**Reading text:**
### BasicsXLM-RoBERTa - PyTorch


In [None]:
# Please switch on the TPU before running these lines.
!curl https://raw.githubusercontent.com/pytorch/xla/master/contrib/scripts/env-setup.py -o pytorch-xla-env-setup.py
!python pytorch-xla-env-setup.py --apt-packages libomp5 libopenblas-dev

In [None]:
# Imports required to use TPUs with Pytorch.
# https://pytorch.org/xla/release/1.5/index.html

import torch_xla
import torch_xla.core.xla_model as xm

In [None]:
import pandas as pd
import numpy as np
import os
import gc
import random

import torch
import torch.nn as nn
import torch.optim as optim
import torch.nn.functional as F
from torch.utils.data import Dataset, DataLoader

from sklearn.utils import shuffle
from sklearn.metrics import roc_auc_score, accuracy_score, f1_score

import transformers
from transformers import XLMRobertaTokenizer, XLMRobertaForSequenceClassification
from transformers import AdamW

import warnings
warnings.filterwarnings("ignore")


In [None]:
# Here goes some my tests!
data = pd.read_csv("../input/porn-recognition/data.csv", index_col=0)
data['url'] = data['url'].str.replace('.', ' ')
data.head()

**Provided material:**
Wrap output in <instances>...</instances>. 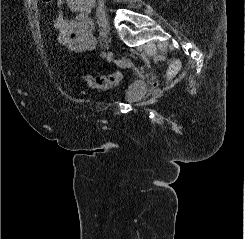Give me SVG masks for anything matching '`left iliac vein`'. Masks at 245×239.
Masks as SVG:
<instances>
[{
  "label": "left iliac vein",
  "mask_w": 245,
  "mask_h": 239,
  "mask_svg": "<svg viewBox=\"0 0 245 239\" xmlns=\"http://www.w3.org/2000/svg\"><path fill=\"white\" fill-rule=\"evenodd\" d=\"M114 54L112 51H108L106 59L108 62H111L113 60Z\"/></svg>",
  "instance_id": "left-iliac-vein-1"
}]
</instances>
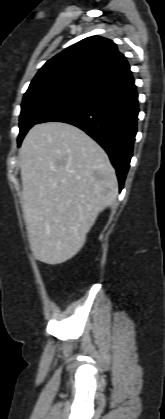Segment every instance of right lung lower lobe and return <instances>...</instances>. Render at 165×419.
Wrapping results in <instances>:
<instances>
[{
	"instance_id": "right-lung-lower-lobe-1",
	"label": "right lung lower lobe",
	"mask_w": 165,
	"mask_h": 419,
	"mask_svg": "<svg viewBox=\"0 0 165 419\" xmlns=\"http://www.w3.org/2000/svg\"><path fill=\"white\" fill-rule=\"evenodd\" d=\"M138 113V94L130 73L54 109L37 124L59 121L85 131L109 155L122 190L132 157Z\"/></svg>"
}]
</instances>
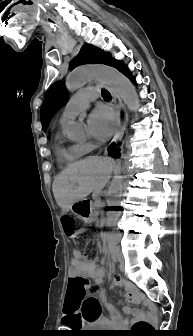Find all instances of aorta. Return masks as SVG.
<instances>
[{
    "label": "aorta",
    "mask_w": 193,
    "mask_h": 336,
    "mask_svg": "<svg viewBox=\"0 0 193 336\" xmlns=\"http://www.w3.org/2000/svg\"><path fill=\"white\" fill-rule=\"evenodd\" d=\"M92 79H99L110 85L128 109L137 112L140 108L135 87L132 83L115 68L106 65H85L75 68L67 78L66 88L68 91H75ZM68 137L73 141H78L84 136L83 126L78 122L69 123L67 130ZM123 190V181L120 176H116L110 186L109 206H117L119 197Z\"/></svg>",
    "instance_id": "1"
}]
</instances>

**Prompt 1:**
Can you reproduce the XLM-RoBERTa notebook verbatim, beginning at the words "import transformers" and stopping after "some my tests!"?
**Prompt 2:**
Could you carry on the XLM-RoBERTa notebook from its last line shown?
The records are separate material and have nothing to do with the XLM-RoBERTa notebook.

**Expected answer 1:**
import transformers
from transformers import XLMRobertaTokenizer, XLMRobertaForSequenceClassification
from transformers import AdamW

import warnings
warnings.filterwarnings("ignore")


In [None]:
# Here goes some my tests!

**Expected answer 2:**
# Section 3

In this section we will train a BERT Model on three folds and train an XLM-RoBERTa model on one fold. We will use PyTorch with a single TPU. For each model we will also make a prediction on the competition test set and create a submission csv file.

### A few notes on using PyTorch with a TPU

- Setting up PyTorch code to use a single xla device (TPU) is easier that setting it up to use all 8 TPU cores. Just a few lines of code need to be changed to switch from a GPU to a single TPU. The speed is not as fast as using all 8 TPU cores but the model does train faster than a GPU and there's more RAM available. 

- Pytorch XLA does not use memory as efficiently as Tensorflow. Therefore, my code tends to consistently crash when I try to use PyTorch with an 8 core TPU setup.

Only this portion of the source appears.